The data will be deleted as soon as it is no longer required to achieve the purpose for which it was collected. With regard to the personal data from the input screen of the contact form and the data that has been sent by e-mail, this is the case once the respective conversation has ended with the user. The conversation is considered ended once it has been established from the circumstances that the matter in question has been fully clarified.
Users can revoke their consent to the processing of their personal data at any time.
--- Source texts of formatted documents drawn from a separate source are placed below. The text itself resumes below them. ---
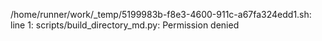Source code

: /home/runner/work/_temp/5199983b-f8e3-4600-911c-a67fa324edd1.sh: line 1: scripts/build_directory_md.py: Permission denied

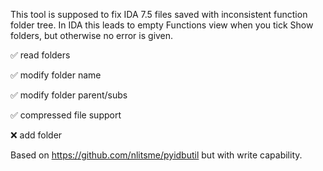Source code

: This tool is supposed to fix IDA 7.5 files saved with inconsistent function folder tree. In IDA this leads to empty Functions view when you tick Show folders, but otherwise no error is given.

✅ read folders

✅ modify folder name

✅ modify folder parent/subs

✅ compressed file support

❌ add folder

Based on https://github.com/nlitsme/pyidbutil but with write capability.

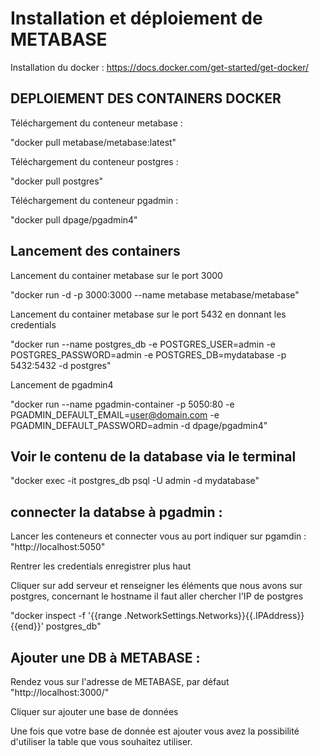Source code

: 
# Installation et déploiement de METABASE 

Installation du docker : https://docs.docker.com/get-started/get-docker/

## DEPLOIEMENT DES CONTAINERS DOCKER

Téléchargement du conteneur metabase : 

"docker pull metabase/metabase:latest"

Téléchargement du conteneur postgres : 

"docker pull postgres"

Téléchargement du conteneur pgadmin : 

"docker pull dpage/pgadmin4"

## Lancement des containers 

Lancement du container metabase sur le port 3000

"docker run -d -p 3000:3000 --name metabase metabase/metabase"

Lancement du container metabase sur le port 5432 en donnant les credentials

"docker run --name postgres_db -e POSTGRES_USER=admin -e POSTGRES_PASSWORD=admin -e POSTGRES_DB=mydatabase -p 5432:5432 -d postgres"

Lancement de pgadmin4 

"docker run --name pgadmin-container -p 5050:80 -e PGADMIN_DEFAULT_EMAIL=user@domain.com -e PGADMIN_DEFAULT_PASSWORD=admin -d dpage/pgadmin4"

## Voir le contenu de la database via le terminal 

"docker exec -it postgres_db psql -U admin -d mydatabase"

## connecter la databse à pgadmin :

Lancer les conteneurs et connecter vous au port indiquer sur pgamdin : "http://localhost:5050"

Rentrer les credentials enregistrer plus haut

Cliquer sur add serveur et renseigner les éléments que nous avons sur postgres, concernant le hostname il faut aller chercher l'IP de postgres 

"docker inspect -f '{{range .NetworkSettings.Networks}}{{.IPAddress}}{{end}}' postgres_db"

## Ajouter une DB à METABASE :

Rendez vous sur l'adresse de METABASE, par défaut "http://localhost:3000/"

Cliquer sur ajouter une base de données 

Une fois que votre base de donnée est ajouter vous avez la possibilité d'utiliser la table que vous souhaitez utiliser.
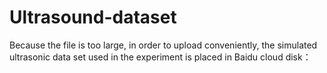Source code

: # Ultrasound-dataset
Because the file is too large, in order to upload conveniently, the simulated ultrasonic data set used in the experiment is placed in Baidu cloud disk：
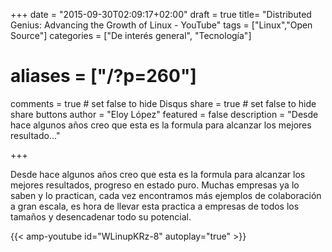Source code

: +++
date = "2015-09-30T02:09:17+02:00"
draft = true
title= "Distributed Genius: Advancing the Growth of Linux - YouTube"
tags = ["Linux","Open Source"]
categories = ["De interés general", "Tecnología"]
# aliases = ["/?p=260"]
comments = true	# set false to hide Disqus
share = true	# set false to hide share buttons
author = "Eloy López"
featured = false
description = "Desde hace algunos años creo que esta es la formula para alcanzar los mejores resultado..."

+++

Desde hace algunos años creo que esta es la formula para alcanzar los mejores resultados, progreso en estado puro. Muchas empresas ya lo saben y lo practican, cada vez encontramos más ejemplos de colaboración a gran escala, es hora de llevar esta practica a empresas de todos los tamaños y desencadenar todo su potencial.

{{< amp-youtube id="WLinupKRz-8" autoplay="true" >}}
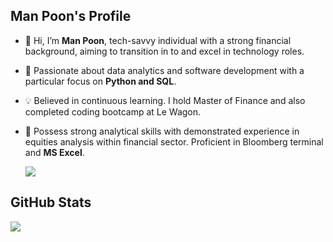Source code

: ## Man Poon's Profile 
- 👋 Hi, I’m **Man Poon**, tech-savvy individual with a strong financial background, aiming to transition in to and excel in technology roles.
- 👀 Passionate about data analytics and software development with a particular focus on **Python and SQL**.
- 💡 Believed in continuous learning. I hold Master of Finance and also completed coding bootcamp at Le Wagon. 
- 🌱 Possess strong analytical skills with demonstrated experience in equities analysis within financial sector. Proficient in Bloomberg terminal and **MS Excel**. 

  <img align="center" src="https://github-readme-stats.vercel.app/api/top-langs/?username=chunman906&layout=compact" />  

 ## GitHub Stats
  <img align="center" src="https://github-readme-stats.vercel.app/api?username=chunman906&show_icons=true&theme=gruvbox" />
 
<!---
chunman906/chunman906 is a ✨ special ✨ repository because its `README.md` (this file) appears on your GitHub profile.
You can click the Preview link to take a look at your changes.
--->
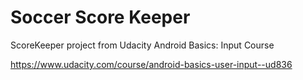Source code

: # Soccer Score Keeper

ScoreKeeper project from Udacity Android Basics: Input Course

https://www.udacity.com/course/android-basics-user-input--ud836
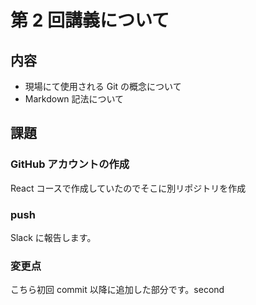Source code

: # 第 2 回講義について

## 内容

- 現場にて使用される Git の概念について
- Markdown 記法について

## 課題

### GitHub アカウントの作成

React コースで作成していたのでそこに別リポジトリを作成

### push

Slack に報告します。

### 変更点

こちら初回 commit 以降に追加した部分です。second
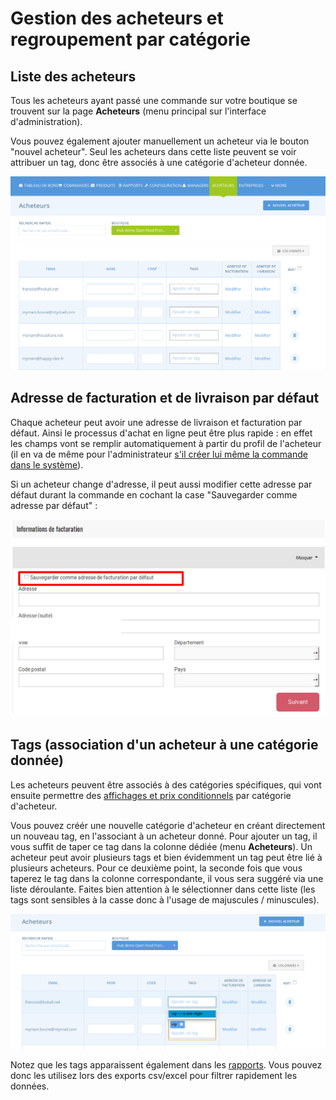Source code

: # Gestion des acheteurs et regroupement par catégorie

## Liste des acheteurs

Tous les acheteurs ayant passé une commande sur votre boutique se trouvent sur la page **Acheteurs** \(menu principal sur l'interface d'administration\).

Vous pouvez également ajouter manuellement un acheteur via le bouton "nouvel acheteur". Seul les acheteurs dans cette liste peuvent se voir attribuer un tag, donc être associés à une catégorie d'acheteur donnée.

![](../../../.gitbook/assets/image%20%2886%29.png)

## Adresse de facturation et de livraison par défaut

Chaque acheteur peut avoir une adresse de livraison et facturation par défaut. Ainsi le processus d'achat en ligne peut être plus rapide : en effet les champs vont se remplir automatiquement à partir du profil de l'acheteur \(il en va de même pour l'administrateur [s'il créer lui même la commande dans le système](../../commandes/manual-orders.md)\).

Si un acheteur change d'adresse, il peut aussi modifier cette adresse par défaut durant la commande en cochant la case "Sauvegarder comme adresse par défaut" :

![](../../../.gitbook/assets/capture-du-2019-08-22-16-12-42.png)

## Tags \(association d'un acheteur à une catégorie donnée\)

Les acheteurs peuvent être associés à des catégories spécifiques, qui vont ensuite permettre des [affichages et prix conditionnels](customized-shopping-experience.md) par catégorie d'acheteur.

Vous pouvez créér une nouvelle catégorie d'acheteur en créant directement un nouveau tag, en l'associant à un acheteur donné. Pour ajouter un tag, il vous suffit de taper ce tag dans la colonne dédiée \(menu **Acheteurs**\). Un acheteur peut avoir plusieurs tags et bien évidemment un tag peut être lié à plusieurs acheteurs. Pour ce deuxième point, la seconde fois que vous taperez le tag dans la colonne correspondante, il vous sera suggéré via une liste déroulante. Faites bien attention à le sélectionner dans cette liste \(les tags sont sensibles à la casse donc à l'usage de majuscules / minuscules\).

![](../../../.gitbook/assets/image%20%2829%29.png)

Notez que les tags apparaissent également dans les [rapports](../../rapports.md). Vous pouvez donc les utilisez lors des exports csv/excel pour filtrer rapidement les données.

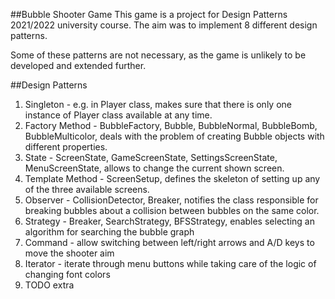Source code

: ##Bubble Shooter Game
This game is a project for Design Patterns 2021/2022 university course.
The aim was to implement 8 different design patterns.

Some of these patterns are not necessary, as the game is unlikely to be developed and extended further.

##Design Patterns
1. Singleton - e.g. in Player class, makes sure that there is only one instance of Player class available at any time.
2. Factory Method - BubbleFactory, Bubble, BubbleNormal, BubbleBomb, BubbleMulticolor, deals with the problem of creating Bubble objects with different properties.
3. State - ScreenState, GameScreenState, SettingsScreenState, MenuScreenState, allows to change the current shown screen.
4. Template Method - ScreenSetup, defines the skeleton of setting up any of the three available screens.
5. Observer - CollisionDetector, Breaker, notifies the class responsible for breaking bubbles about a collision between bubbles on the same color.
6. Strategy - Breaker, SearchStrategy, BFSStrategy, enables selecting an algorithm for searching the bubble graph
7. Command - allow switching between left/right arrows and A/D keys to move the shooter aim
8. Iterator - iterate through menu buttons while taking care of the logic of changing font colors
9. TODO extra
If a user contacts us via e-mail, they can object to the storage of their personal data at any time. The conversation may not be continued in such cases. All personal data that has been stored during contact is then deleted, unless it needs to be stored in order to comply with contractual or legal obligations.
Rights of the Data Subject
If your personal data is processed, you are the person concerned and you have the following rights against the responsible party:
- Right to confirm whether the data concerning you should be processed, right to information on the processed data, right to further information on data processing as well as right to copies of the data (Article 15 of the GDPR);
- Right to correct and complete incorrect or incomplete data (Article 16 of the GDPR);
- Right to immediate deletion of data concerning you, or, if further processing is necessary, to restriction of processing (Articles 17 and 18 of the GDPR);
- Right to receipt of data concerning you and provided by you and to transmit this data to other providers/responsible parties (Article 20 of the GDPR);
- Right to receive the personal data concerning you that you have provided to the responsible party in a structured, current and machine-readable format.